Diz a lenda que o general romano Marcelo ordenou que o grande pensador grego fosse poupado. Mas quando o romano entrou na sua casa do filósofo grego, este teria dito: "Não atrapalhe meus cálculos!" A insolência lhe custou a vida. Ou seja, de uma forma ou de outra os romanos não seguiram a regra moral do respeito à rendição dos mais fracos.
Estive recentemente visitando a Tunísia, onde localizava-se a antiga Cartago, cujas ruínas pude visitar, bem ao lado das ruínas romanas. Percebe-se assim que os cartagineses eram eles mesmos um outro império. Uma colônia fenícia no norte da África, que empurrou os berberes locais para o deserto.
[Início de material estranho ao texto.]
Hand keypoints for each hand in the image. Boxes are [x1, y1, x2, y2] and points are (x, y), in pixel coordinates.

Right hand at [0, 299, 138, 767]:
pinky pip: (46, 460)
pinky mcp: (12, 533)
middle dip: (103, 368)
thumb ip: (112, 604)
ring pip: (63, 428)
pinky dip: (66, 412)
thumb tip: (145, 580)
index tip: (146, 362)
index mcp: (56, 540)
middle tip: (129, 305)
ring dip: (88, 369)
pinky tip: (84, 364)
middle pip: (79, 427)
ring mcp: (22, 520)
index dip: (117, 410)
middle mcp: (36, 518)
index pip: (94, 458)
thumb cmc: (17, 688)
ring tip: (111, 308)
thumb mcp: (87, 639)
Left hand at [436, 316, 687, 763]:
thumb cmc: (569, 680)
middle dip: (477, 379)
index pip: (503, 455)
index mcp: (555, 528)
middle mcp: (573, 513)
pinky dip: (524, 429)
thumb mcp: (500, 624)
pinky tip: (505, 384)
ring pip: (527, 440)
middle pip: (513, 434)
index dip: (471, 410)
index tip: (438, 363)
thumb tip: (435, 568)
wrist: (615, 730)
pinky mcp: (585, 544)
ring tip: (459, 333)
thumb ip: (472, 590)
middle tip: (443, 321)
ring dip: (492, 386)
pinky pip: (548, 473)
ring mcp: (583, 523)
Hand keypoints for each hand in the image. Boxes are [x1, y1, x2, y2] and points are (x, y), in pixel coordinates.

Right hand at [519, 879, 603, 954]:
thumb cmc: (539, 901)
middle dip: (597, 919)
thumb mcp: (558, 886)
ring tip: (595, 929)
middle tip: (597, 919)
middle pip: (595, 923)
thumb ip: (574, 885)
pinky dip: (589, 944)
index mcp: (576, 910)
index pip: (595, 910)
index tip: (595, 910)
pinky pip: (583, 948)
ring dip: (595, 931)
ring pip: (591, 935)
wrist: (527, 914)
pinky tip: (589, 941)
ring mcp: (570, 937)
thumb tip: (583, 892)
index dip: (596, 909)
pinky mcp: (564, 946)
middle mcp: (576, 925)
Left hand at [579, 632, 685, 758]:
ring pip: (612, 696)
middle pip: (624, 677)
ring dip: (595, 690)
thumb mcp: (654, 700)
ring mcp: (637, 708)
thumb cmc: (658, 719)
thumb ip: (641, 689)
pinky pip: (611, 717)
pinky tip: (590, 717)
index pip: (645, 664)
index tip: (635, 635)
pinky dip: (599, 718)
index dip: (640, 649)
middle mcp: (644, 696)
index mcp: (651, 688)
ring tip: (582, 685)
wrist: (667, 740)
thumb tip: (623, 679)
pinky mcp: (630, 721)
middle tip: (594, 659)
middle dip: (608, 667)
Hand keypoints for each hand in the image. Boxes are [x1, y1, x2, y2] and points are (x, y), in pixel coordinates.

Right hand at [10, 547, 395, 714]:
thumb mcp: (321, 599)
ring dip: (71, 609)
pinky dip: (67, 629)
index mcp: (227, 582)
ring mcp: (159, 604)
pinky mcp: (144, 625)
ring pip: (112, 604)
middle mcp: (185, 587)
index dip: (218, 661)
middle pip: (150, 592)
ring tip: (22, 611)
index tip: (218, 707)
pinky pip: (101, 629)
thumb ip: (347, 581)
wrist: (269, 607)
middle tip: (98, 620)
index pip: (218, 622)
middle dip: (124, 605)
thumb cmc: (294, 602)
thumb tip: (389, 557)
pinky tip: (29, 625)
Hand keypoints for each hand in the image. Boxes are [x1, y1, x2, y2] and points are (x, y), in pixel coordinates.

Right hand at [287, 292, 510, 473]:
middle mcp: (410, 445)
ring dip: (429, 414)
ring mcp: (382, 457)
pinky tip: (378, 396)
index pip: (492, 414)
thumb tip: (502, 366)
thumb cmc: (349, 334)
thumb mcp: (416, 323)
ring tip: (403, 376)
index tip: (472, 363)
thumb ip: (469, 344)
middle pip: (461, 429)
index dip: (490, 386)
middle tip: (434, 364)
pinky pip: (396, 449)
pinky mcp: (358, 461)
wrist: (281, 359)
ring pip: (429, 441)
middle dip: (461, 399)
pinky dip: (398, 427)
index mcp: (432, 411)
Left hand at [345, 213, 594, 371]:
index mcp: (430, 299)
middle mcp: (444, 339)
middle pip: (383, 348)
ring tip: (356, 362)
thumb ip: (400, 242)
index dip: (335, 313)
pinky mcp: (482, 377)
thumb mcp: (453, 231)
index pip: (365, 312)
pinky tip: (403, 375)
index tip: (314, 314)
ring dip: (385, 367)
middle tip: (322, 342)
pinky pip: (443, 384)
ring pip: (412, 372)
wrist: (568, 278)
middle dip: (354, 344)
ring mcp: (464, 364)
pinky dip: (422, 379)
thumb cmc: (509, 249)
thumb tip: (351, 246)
Daí a derivação do termo grego bárbaro, como "aquele que não fala nossa língua e balbucia como uma criança", para o árabe berbere.
Dar voz aos vencidos é recuperar as ruínas, pois isso é o que já era feito pelo próprio processo colonizador. Por exemplo, junto ao pórtico do Capitólio de Dougga, na Tunísia, existe o Fórum onde as disputas legais, políticas e filosóficas eram resolvidas pela palavra.
Faço parte de uma escola de psicanálise que presta homenagem a este dispositivo do Fórum. Seríamos parte então do imaginário imperial e seu expansionismo colonizador? Ou defendemos o principio de que palavra e a cidadania plena deve ser dada ao outro, em vez da escravização, em vez do colapso estrutural do império em expansão?
Ainda que os templos de Júpiter, Minerva e Juno testemunhassem as disputas em frente ao Fórum, ainda que estas presumissem uma língua comum, ainda que a cidadania fosse para poucos, ainda assim é a força da palavra, meio fundamental pelo qual fazemos o outro existir, quer porque representamos sua força ou fraqueza, destruímos sua história ou lembramos suas ruínas, acolhemos seus deuses ou demonizamos nossos inimigos. Contra a "des-existência" do outro que está em questão.
Aliás, bárbaros, como godos e vândalos, habitantes das fronteiras do norte, assim como os berberes do sul, invadiram as províncias romanas. Tudo isso aconteceu antes dos bizantinos se dividirem.